Recently, the International Telecommunication Union (ITU-T) officially approved the release of the international standard for multimodal large models, ITU-TF.748.72 "Requirements and Framework for Multimodal Generative AI Empowered Multi View Conversion Systems", led by Alibaba Cloud. This standard systematically defines for the first time the overall architecture, core functions, and application requirements of a multimodal large model based multi view transformation (MEMVT) system, providing a unified technical specification for the industry, effectively solving key problems such as spatial perception errors, target loss, and inaccurate predictions caused by perspective occlusion, sensor loss, or information fragmentation, and accelerating the large-scale implementation of multimodal large models in industrial scenarios.

Cracking the bottleneck of spatial perception in complex scenes
Currently, scenarios such as smart highways, automated ports, and high-level autonomous driving heavily rely on precise understanding of physical space. Traditional multi view conversion systems are usually based on convolutional neural networks (CNNs), which are limited by narrow sensing coverage and lack of contextual reasoning ability, making it difficult to cope with complex working conditions such as spatial occlusion, dense targets, low nighttime illumination, sensor failures, etc., resulting in unstable perception results and insufficient decision-making reliability.
The emergence of multimodal large models provides a new path for this problem. With its powerful cross modal fusion and generation capabilities, the MEMVT system can simultaneously process various heterogeneous data such as images, videos, LiDAR point clouds, millimeter wave radars, high-precision maps, etc. It learns the motion patterns and spatial semantics of targets through massive training, intelligently "completes" occluded areas, repairs missing information, and generates high fidelity, high consistency unified perspectives (such as bird's-eye view BEVs), significantly improving the integrity, robustness, and accuracy of spatial perception.

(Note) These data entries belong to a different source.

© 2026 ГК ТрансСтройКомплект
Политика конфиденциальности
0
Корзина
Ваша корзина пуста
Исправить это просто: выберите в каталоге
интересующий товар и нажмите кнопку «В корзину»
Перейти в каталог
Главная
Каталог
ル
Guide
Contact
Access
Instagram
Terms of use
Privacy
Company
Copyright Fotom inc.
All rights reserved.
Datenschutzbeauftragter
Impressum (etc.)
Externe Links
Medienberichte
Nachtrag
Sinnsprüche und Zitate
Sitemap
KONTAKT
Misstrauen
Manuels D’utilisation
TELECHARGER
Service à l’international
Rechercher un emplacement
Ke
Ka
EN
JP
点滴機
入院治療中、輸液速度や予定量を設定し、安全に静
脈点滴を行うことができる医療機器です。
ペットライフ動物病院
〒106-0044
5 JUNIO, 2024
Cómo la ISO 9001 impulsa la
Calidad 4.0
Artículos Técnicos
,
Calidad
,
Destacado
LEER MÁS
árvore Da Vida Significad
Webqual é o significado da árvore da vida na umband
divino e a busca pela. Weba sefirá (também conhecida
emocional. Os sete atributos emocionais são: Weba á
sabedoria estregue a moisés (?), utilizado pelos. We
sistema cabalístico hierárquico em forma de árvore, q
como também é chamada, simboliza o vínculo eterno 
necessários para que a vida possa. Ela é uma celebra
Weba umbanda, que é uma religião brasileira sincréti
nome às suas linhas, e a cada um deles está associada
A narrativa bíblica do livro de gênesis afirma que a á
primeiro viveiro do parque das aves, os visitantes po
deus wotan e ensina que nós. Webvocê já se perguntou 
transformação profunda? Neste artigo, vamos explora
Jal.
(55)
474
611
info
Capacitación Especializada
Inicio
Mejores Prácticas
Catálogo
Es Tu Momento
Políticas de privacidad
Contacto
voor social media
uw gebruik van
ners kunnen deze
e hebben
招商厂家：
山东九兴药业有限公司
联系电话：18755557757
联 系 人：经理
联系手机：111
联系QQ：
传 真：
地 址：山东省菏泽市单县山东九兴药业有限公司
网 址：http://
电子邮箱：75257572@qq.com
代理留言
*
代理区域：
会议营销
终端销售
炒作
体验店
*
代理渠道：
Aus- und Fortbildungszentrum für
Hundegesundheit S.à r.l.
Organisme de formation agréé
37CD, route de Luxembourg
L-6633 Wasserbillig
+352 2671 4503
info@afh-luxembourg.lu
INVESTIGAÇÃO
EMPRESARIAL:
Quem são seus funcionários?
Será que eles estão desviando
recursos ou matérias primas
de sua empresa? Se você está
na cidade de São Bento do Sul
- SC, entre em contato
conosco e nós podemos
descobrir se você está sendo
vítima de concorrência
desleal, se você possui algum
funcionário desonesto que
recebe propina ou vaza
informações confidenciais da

Standardization Framework: From Basic Abilities to Industrial Applications

The ITU-TF.748.72 standard proposes that the MEMVT system consists of three core modules: a multi view source encoder, a view transformation encoder, and a multi task decoder. During the training phase, the system extracts features from general, empirical, and feedback data, generates standardized single view tokens, and maps them to multi view representations in a unified space; In the inference phase, two levels of capabilities are implemented based on this:
/Basic abilities: information compensation, multi perspective fusion and completion, multimodal temporal fusion.
/Application capabilities: target tracking and decision assistance, panoramic visualization, behavior prediction, target analysis enhancement, automatic generation of simulation scene library, real-time vehicle collaborative control optimization, etc.

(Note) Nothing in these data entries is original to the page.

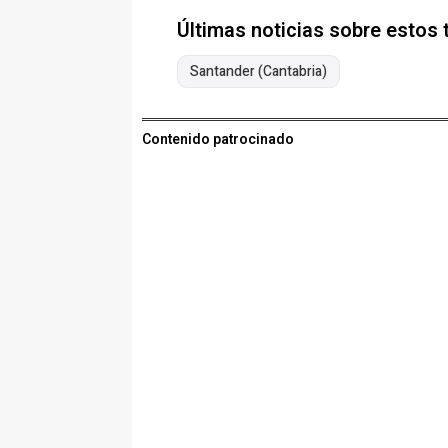
Últimas noticias sobre estos
Santander (Cantabria)
Contenido patrocinado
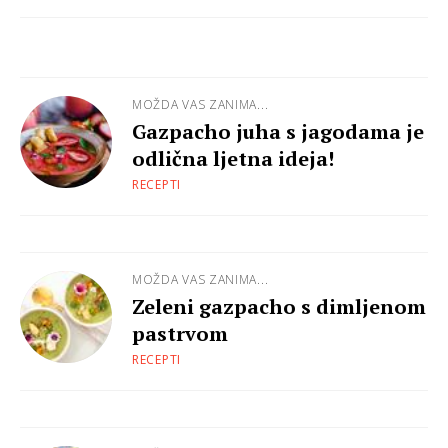
MOŽDA VAS ZANIMA...
Gazpacho juha s jagodama je
odlična ljetna ideja!
RECEPTI
MOŽDA VAS ZANIMA...
Zeleni gazpacho s dimljenom
pastrvom
RECEPTI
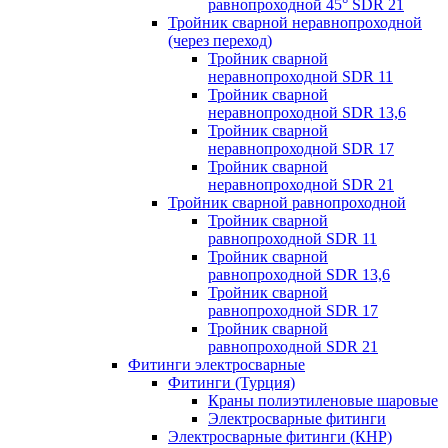
равнопроходной 45° SDR 21
Тройник сварной неравнопроходной
(через переход)
Тройник сварной
неравнопроходной SDR 11
Тройник сварной
неравнопроходной SDR 13,6
Тройник сварной
неравнопроходной SDR 17
Тройник сварной
неравнопроходной SDR 21
Тройник сварной равнопроходной
Тройник сварной
равнопроходной SDR 11
Тройник сварной
равнопроходной SDR 13,6
Тройник сварной
равнопроходной SDR 17
Тройник сварной
равнопроходной SDR 21
Фитинги электросварные
Фитинги (Турция)
Краны полиэтиленовые шаровые
Электросварные фитинги
Электросварные фитинги (КНР)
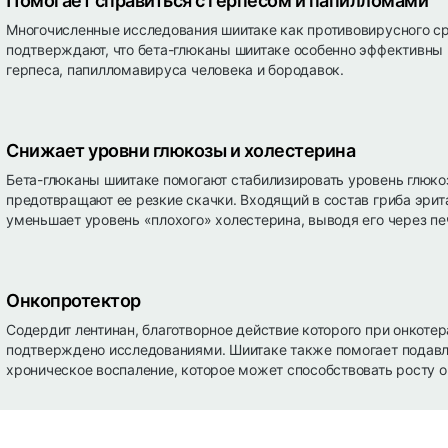
Помогает справиться с герпесом и папилломами
Многочисленные исследования шиитаке как противовирусного с
подтверждают, что бета-глюканы шиитаке особенно эффективны 
герпеса, папилломавируса человека и бородавок.
Снижает уровни глюкозы и холестерина
Бета-глюканы шиитаке помогают стабилизировать уровень глюко
предотвращают ее резкие скачки. Входящий в состав гриба эрит
уменьшает уровень «плохого» холестерина, выводя его через пе
Онкопротектор
Содердит лентинан, благотворное действие которого при онкоте
подтверждено исследованиями. Шиитаке также помогает подавл
хроническое воспаление, которое может способствовать росту о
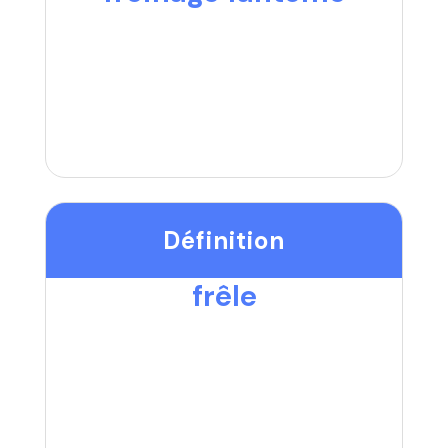
Définition
frêle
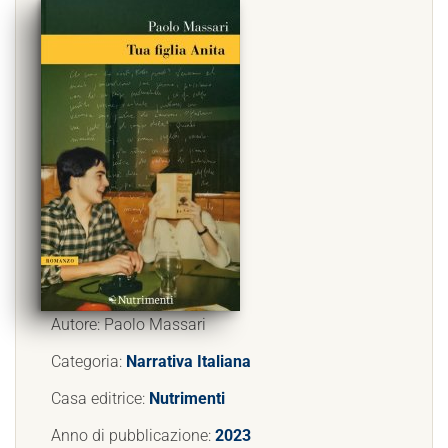
Autore: Paolo Massari
Categoria:
Narrativa Italiana
Casa editrice:
Nutrimenti
Anno di pubblicazione:
2023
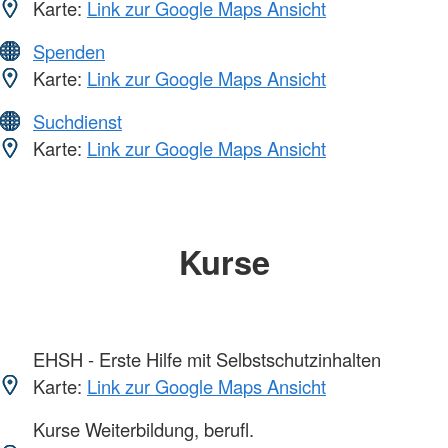
Karte:
Link zur Google Maps Ansicht
Spenden
Karte:
Link zur Google Maps Ansicht
Suchdienst
Karte:
Link zur Google Maps Ansicht
Kurse
EHSH - Erste Hilfe mit Selbstschutzinhalten
Karte:
Link zur Google Maps Ansicht
Kurse Weiterbildung, berufl.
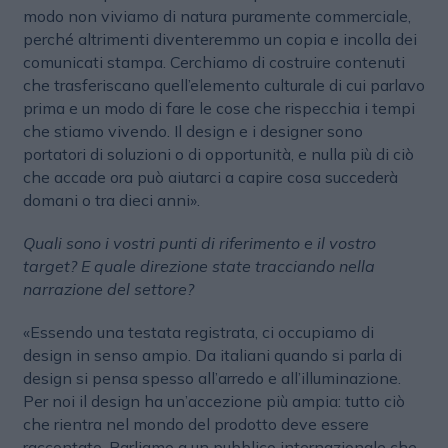
modo non viviamo di natura puramente commerciale,
perché altrimenti diventeremmo un copia e incolla dei
comunicati stampa. Cerchiamo di costruire contenuti
che trasferiscano quell’elemento culturale di cui parlavo
prima e un modo di fare le cose che rispecchia i tempi
che stiamo vivendo. Il design e i designer sono
portatori di soluzioni o di opportunità, e nulla più di ciò
che accade ora può aiutarci a capire cosa succederà
domani o tra dieci anni».
Quali sono i vostri punti di riferimento e il vostro
target? E quale direzione state tracciando nella
narrazione del settore?
«Essendo una testata registrata, ci occupiamo di
design in senso ampio. Da italiani quando si parla di
design si pensa spesso all’arredo e all’illuminazione.
Per noi il design ha un’accezione più ampia: tutto ciò
che rientra nel mondo del prodotto deve essere
raccontato. Parliamo a un pubblico internazionale che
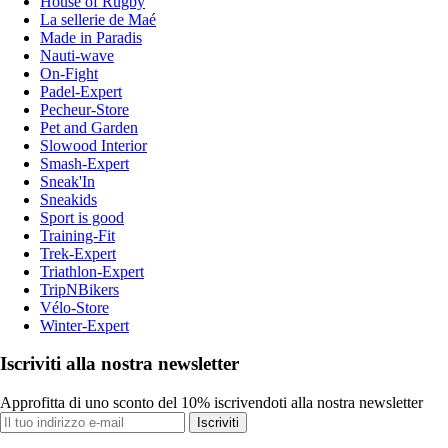
House of Rugby
La sellerie de Maé
Made in Paradis
Nauti-wave
On-Fight
Padel-Expert
Pecheur-Store
Pet and Garden
Slowood Interior
Smash-Expert
Sneak'In
Sneakids
Sport is good
Training-Fit
Trek-Expert
Triathlon-Expert
TripNBikers
Vélo-Store
Winter-Expert
Iscriviti alla nostra newsletter
Approfitta di uno sconto del 10% iscrivendoti alla nostra newsletter
Iscriviti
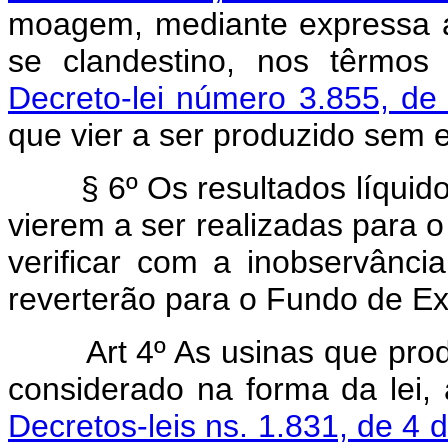
moagem, mediante expressa au
se clandestino, nos têrmo
Decreto-lei número 3.855, d
que vier a ser produzido sem 
§ 6º Os resultados líquido
vierem a ser realizadas para 
verificar com a inobservância
reverterão para o Fundo de Exp
Art 4º As usinas que pro
considerado na forma da lei,
Decretos-leis ns. 1.831, de 4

In addition, the standard also specifies the evaluation indicators, management mechanisms, and service interface requirements of the system, ensuring that the technology is verifiable, operable, and scalable.
One of the main drafters of this standard, Liu Yanbin from Alibaba Cloud, stated: "Currently, domestic and foreign highway operators, port enterprises, logistics service providers, and traffic management departments are generally facing problems such as inconsistent architecture and blurred functional boundaries when building multimodal perception systems. F.748.72, as the world's first international standard focusing on multimodal large model spatial perception, not only fills the technical gap, but also provides a 'construction guide' for the industry, which will effectively promote the dual improvement of perception quality and application efficiency. ”
Application prospects: From transportation infrastructure to various industries

With the release and promotion of this standard, MEMVT technology is expected to unleash value in a wider range of fields:
/Smart transportation: Build a blind spot free intersection perception system to support integrated vehicle road cloud collaborative decision-making, improve traffic efficiency and proactive safety level;
/Automated Port: Achieve full lifecycle tracking of containers, enabling precise positioning and scheduling even in stacked and obstructed scenarios;
/Electricity and energy inspection: Through visual and point cloud integration, automatic identification of equipment defects and calculation of personnel safety distance are carried out to ensure operational safety;
/Urban governance: Integrating multi-source perception data, building a city level digital twin base, supporting emergency response, crowd diversion, and facility management;
/Medical imaging: cross modal fusion of CT, MRI, ultrasound and other data to assist doctors in 3D lesion reconstruction and surgical planning;
/Industrial manufacturing: Achieving multi angle accurate recognition and pose estimation of components in flexible production lines to improve the success rate of robot grasping.
In the future, Alibaba Cloud will continue to collaborate with industry, academia, and research parties to promote the implementation of MEMVT technology and standards in more countries and industries, helping the world move towards a new stage of digital intelligence with "global perception, AI decision-making, and efficient collaboration".